O empresário, que depois fechou acordo de delação premiada, segue detido.
Delcídio do Amaral
Foi a primeira vez que um senador cumprindo mandato foi preso em flagrante: Delcídio do Amaral, então líder do governo de Dilma Rousseff no Senado, foi detido por ordem do Supremo Tribunal Federal acusado de tentar obstruir as investigações da Lava Jato.
A prisão foi baseada em uma gravação em que Delcídio oferecia ajuda financeira a familiares do ex-diretor da Petrobras Nestor Cerveró, em uma tentativa de impedi-lo de fazer um acordo de delação premiada com a Justiça.
Delcídio acabou tendo seu mandato cassado no ano seguinte e acabou, ele mesmo, se tornando um delator do esquema de corrupção na Petrobras.
Eduardo Cunha
Ainda como presidente afastado da Câmara de Deputados, em 2016, Cunha foi acusado por adversários de tentar retardar o processo contra ele no Conselho de Ética da Casa e nas investigações da Lava Jato.
O então presidente do Conselho, deputado José Carlos Araújo, chegou a entregar ao então procurador-geral da República, Rodrigo Janot, uma lista do que chamou de "manobras" de Cunha para atrasar o andamento do pedido para que ele perdesse o cargo - que acabou sendo o processo mais longo da história da Câmara.
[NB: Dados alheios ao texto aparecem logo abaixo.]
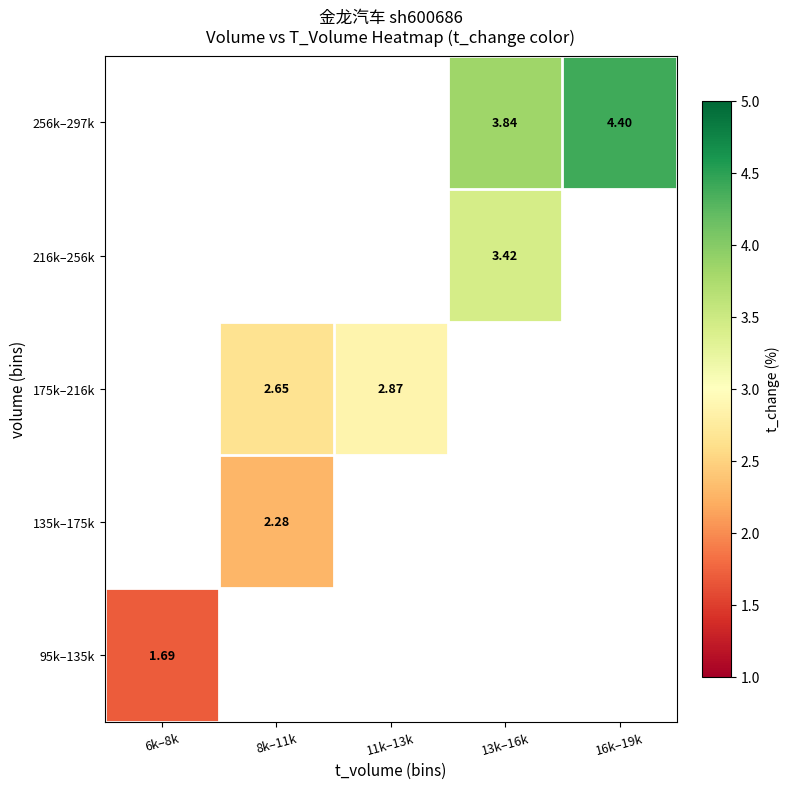

The 175k–216k series shows 2.6 at 8k–11k. True or false?

True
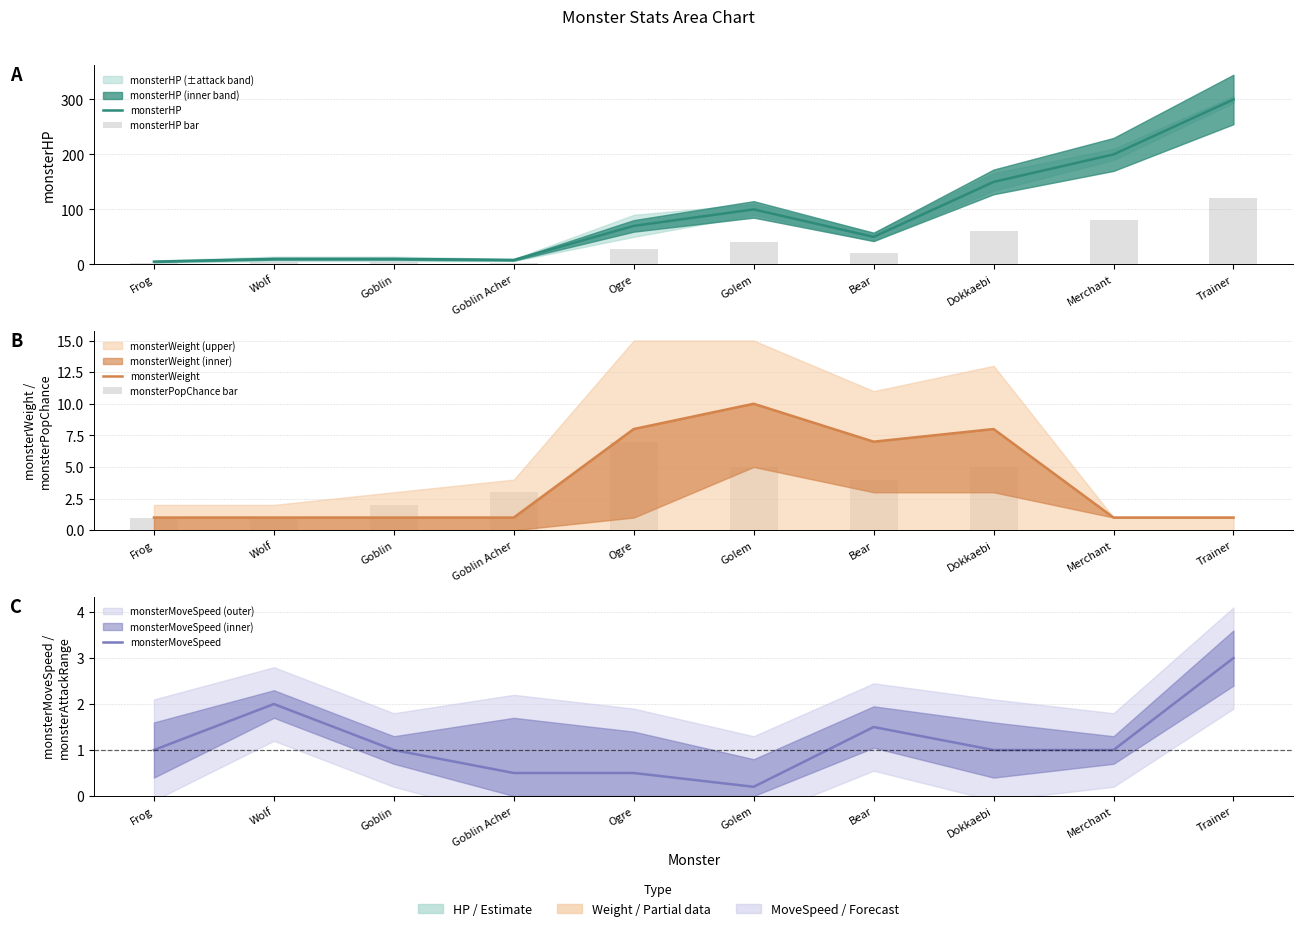

At Wolf, list the series in order from largest to smallest.

monsterHP, monsterHP bar, monsterMoveSpeed, monsterWeight, monsterPopChance bar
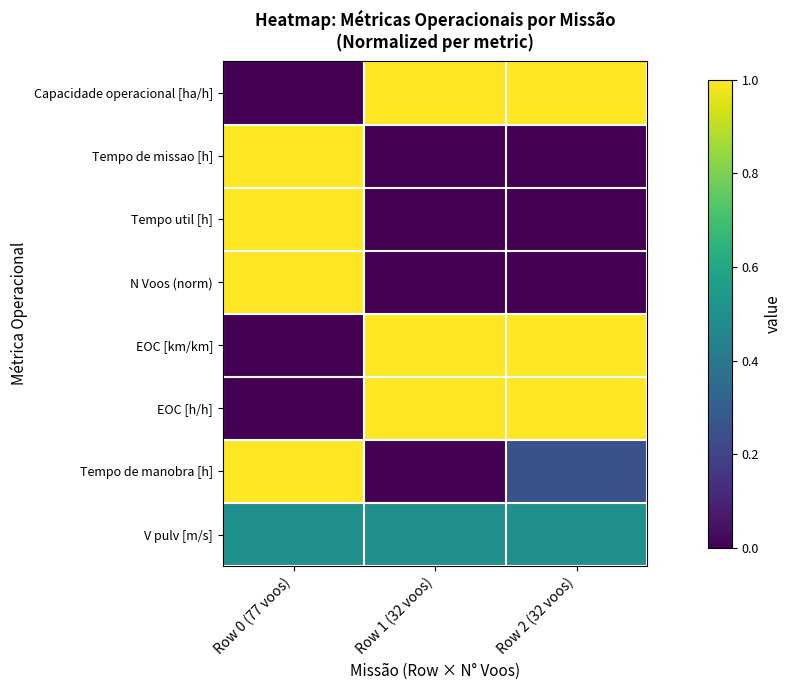

Reading left to right, what are all the values shown in this chart?

Capacidade operacional [ha/h]: Row 0 (77 voos)=0.0	Row 1 (32 voos)=1.0	Row 2 (32 voos)=1.0
Tempo de missao [h]: Row 0 (77 voos)=1.0	Row 1 (32 voos)=0.0	Row 2 (32 voos)=0.0
Tempo util [h]: Row 0 (77 voos)=1.0	Row 1 (32 voos)=0.0	Row 2 (32 voos)=0.0
N Voos (norm): Row 0 (77 voos)=1.0	Row 1 (32 voos)=0.0	Row 2 (32 voos)=0.0
EOC [km/km]: Row 0 (77 voos)=0.0	Row 1 (32 voos)=1.0	Row 2 (32 voos)=1.0
EOC [h/h]: Row 0 (77 voos)=0.0	Row 1 (32 voos)=1.0	Row 2 (32 voos)=1.0
Tempo de manobra [h]: Row 0 (77 voos)=1.0	Row 1 (32 voos)=0.0	Row 2 (32 voos)=0.2
V pulv [m/s]: Row 0 (77 voos)=0.5	Row 1 (32 voos)=0.5	Row 2 (32 voos)=0.5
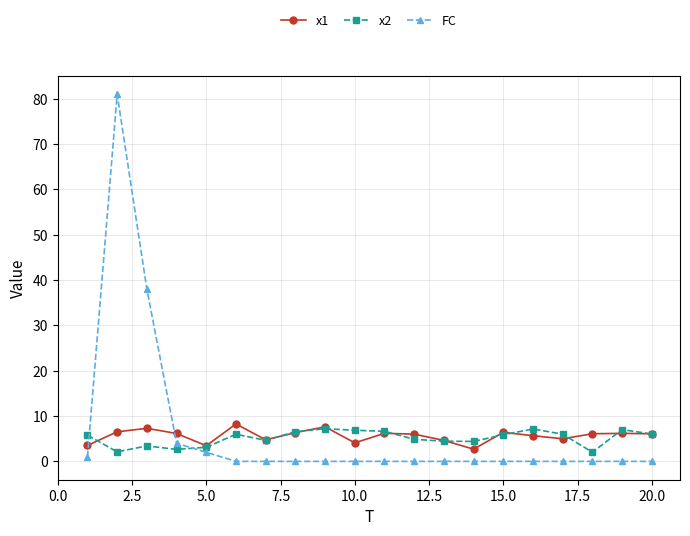

How many lines are shown in the chart?

3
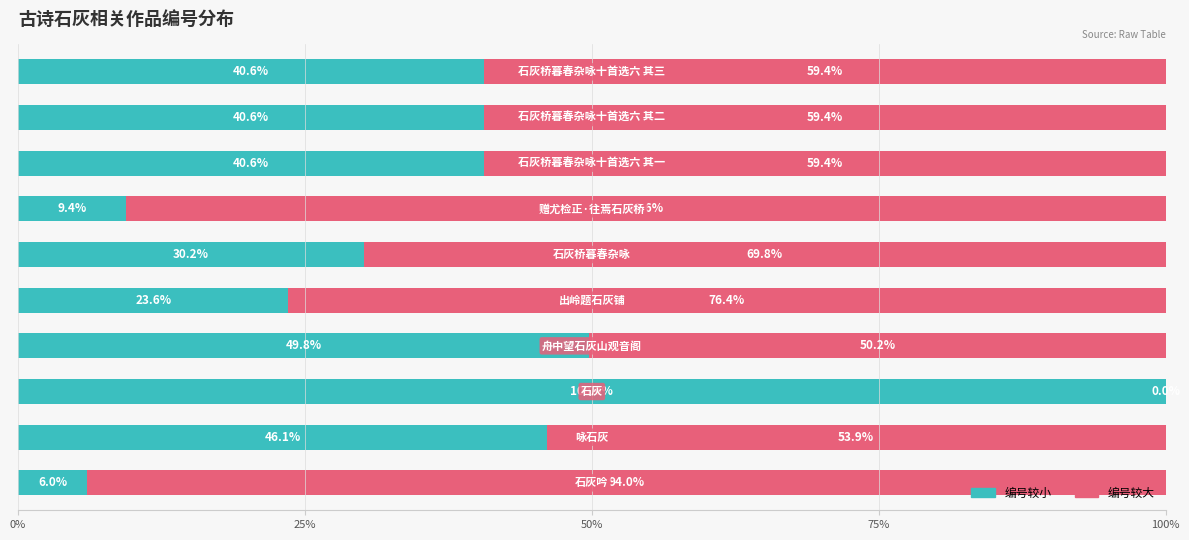

What is the maximum value for 编号较小?

100.0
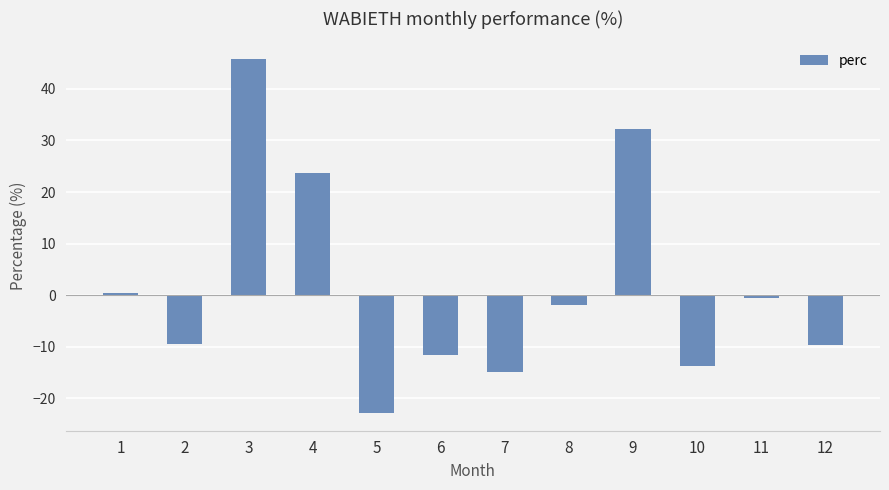

Which category has the highest value across all series?

3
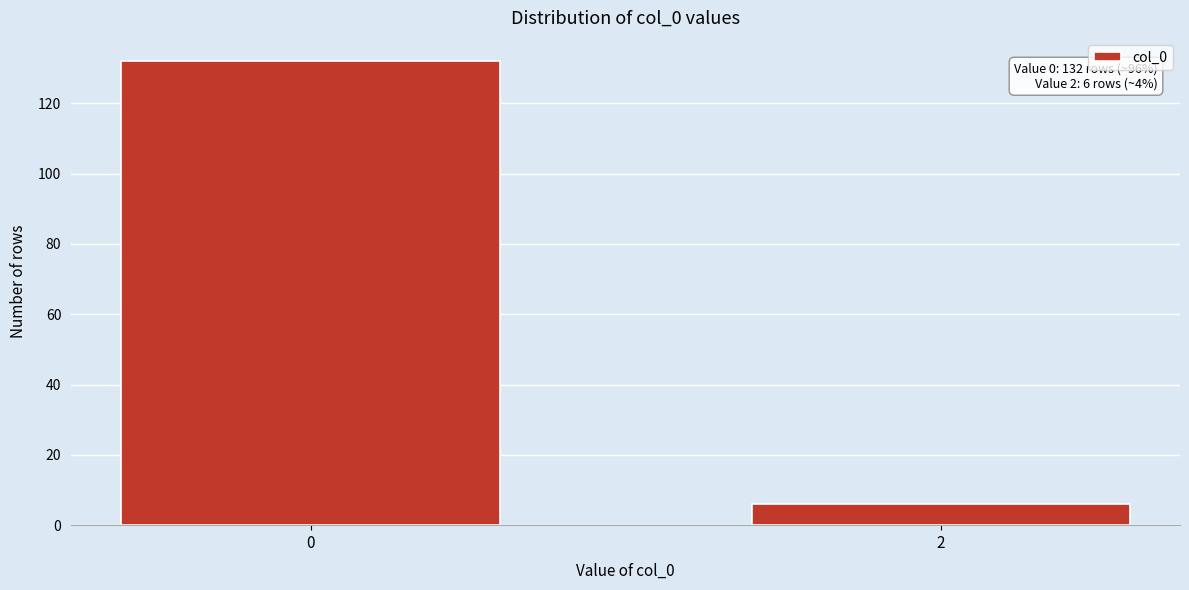

Reading left to right, extract all data points from this chart.

0=132	2=6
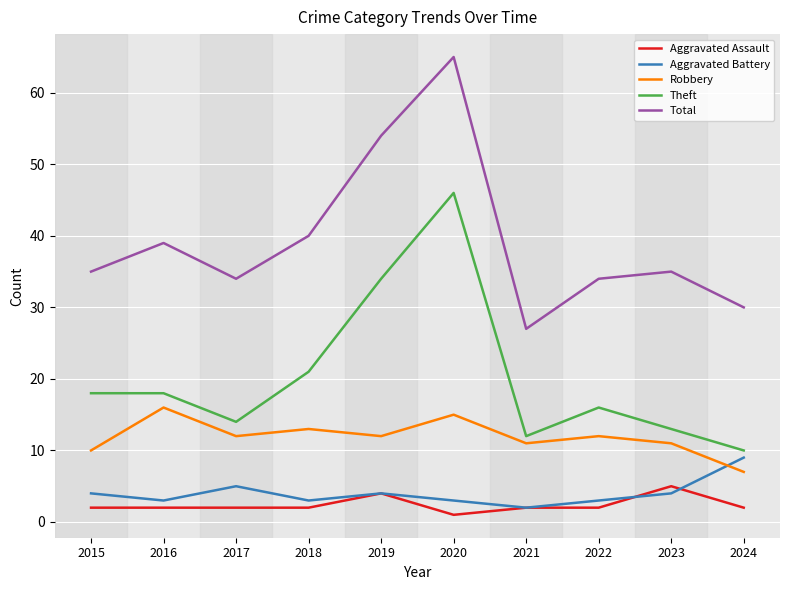

Read the Aggravated Assault value at 2024.

2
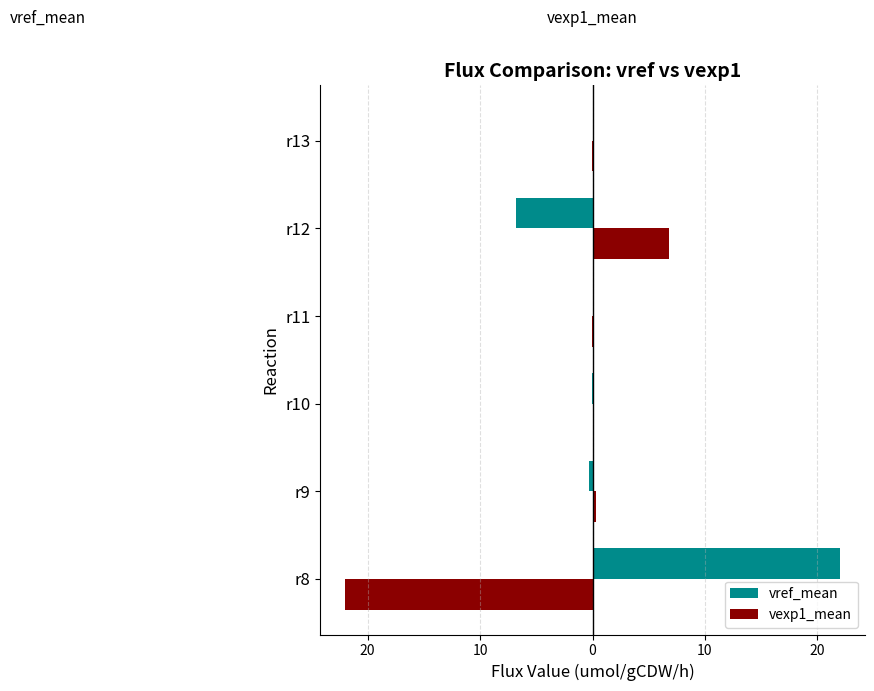

What are all the series names shown in the legend?

vref_mean, vexp1_mean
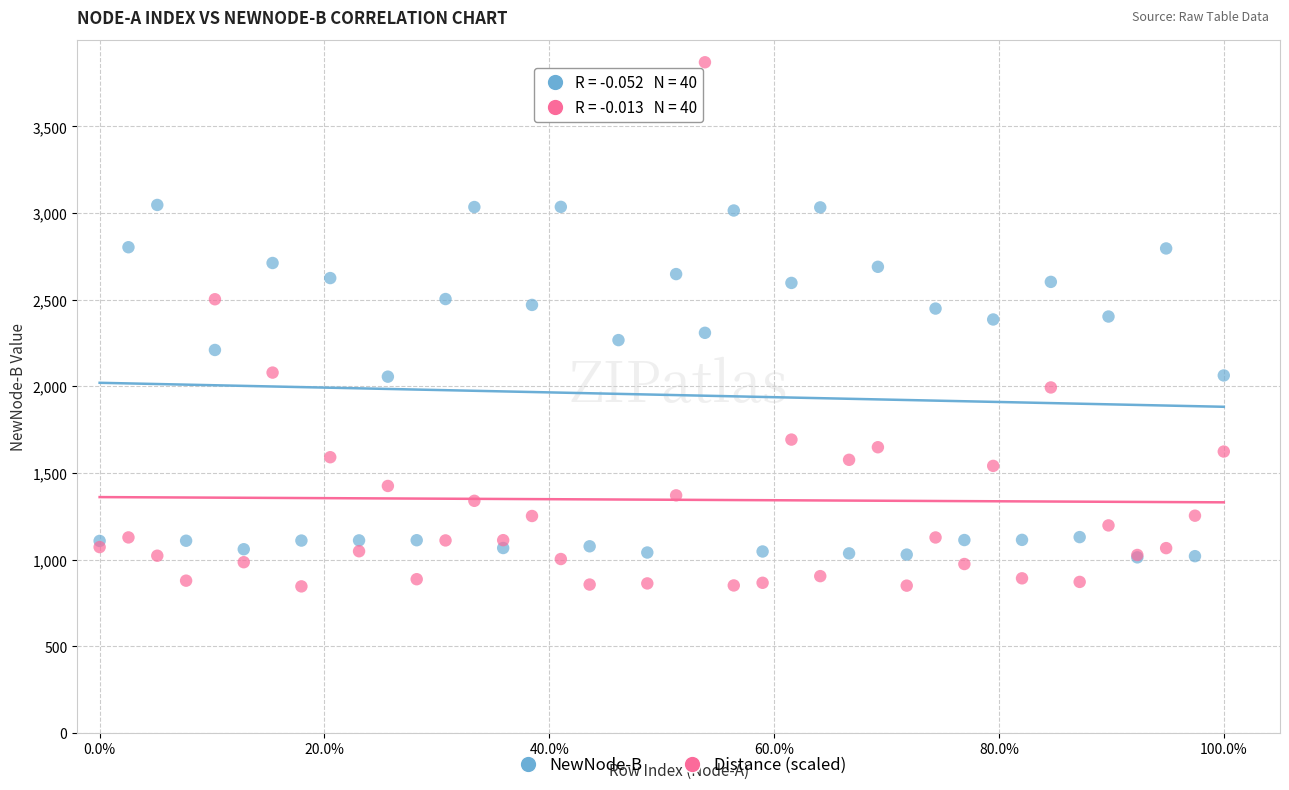

Which series has the widest spread of Y values?

Distance (scaled)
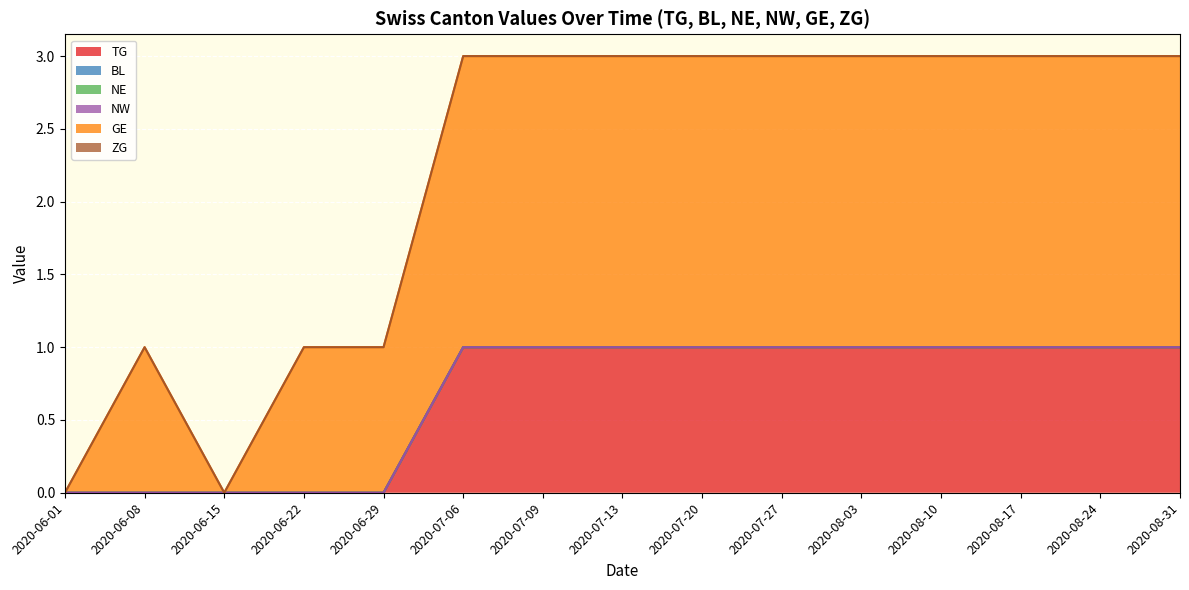

Where is the first local maximum for GE?

2020-06-08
Cunha, porém, acabou tendo o mandato cassado em setembro de 2016, perdendo o foro privilegiado. Preso pouco tempo depois, em março deste ano, foi condenado pelo juiz Sergio Moro a 15 anos e quatro meses de prisão por corrupção passiva, lavagem de dinheiro e evasão de divisas.
Tentativas suas de fechar um acordo de delação premiada, segundo a imprensa, acabaram frustradas.
Eike Batista
Em 2016, um depoimento espontâneo dado pelo empresário Eike Batista à força-tarefa da Lava Jato - em que fazia acusações ao ex-ministro da Fazenda Guido Mantega - foi interpretado como uma tentativa de fechar um acordo de delação e obter imunidade nas investigações.
No entanto, isso não ocorreu, e Eike acabou preso, em janeiro deste ano, acusado de pagamentos de propina ao governo de Sergio Cabral no Rio. Em abril, foi colocado em prisão domiciliar.
Relatos na imprensa dão conta de que Eike ainda tenta negociar um acordo de delação premiada, o que não é confirmado por sua defesa.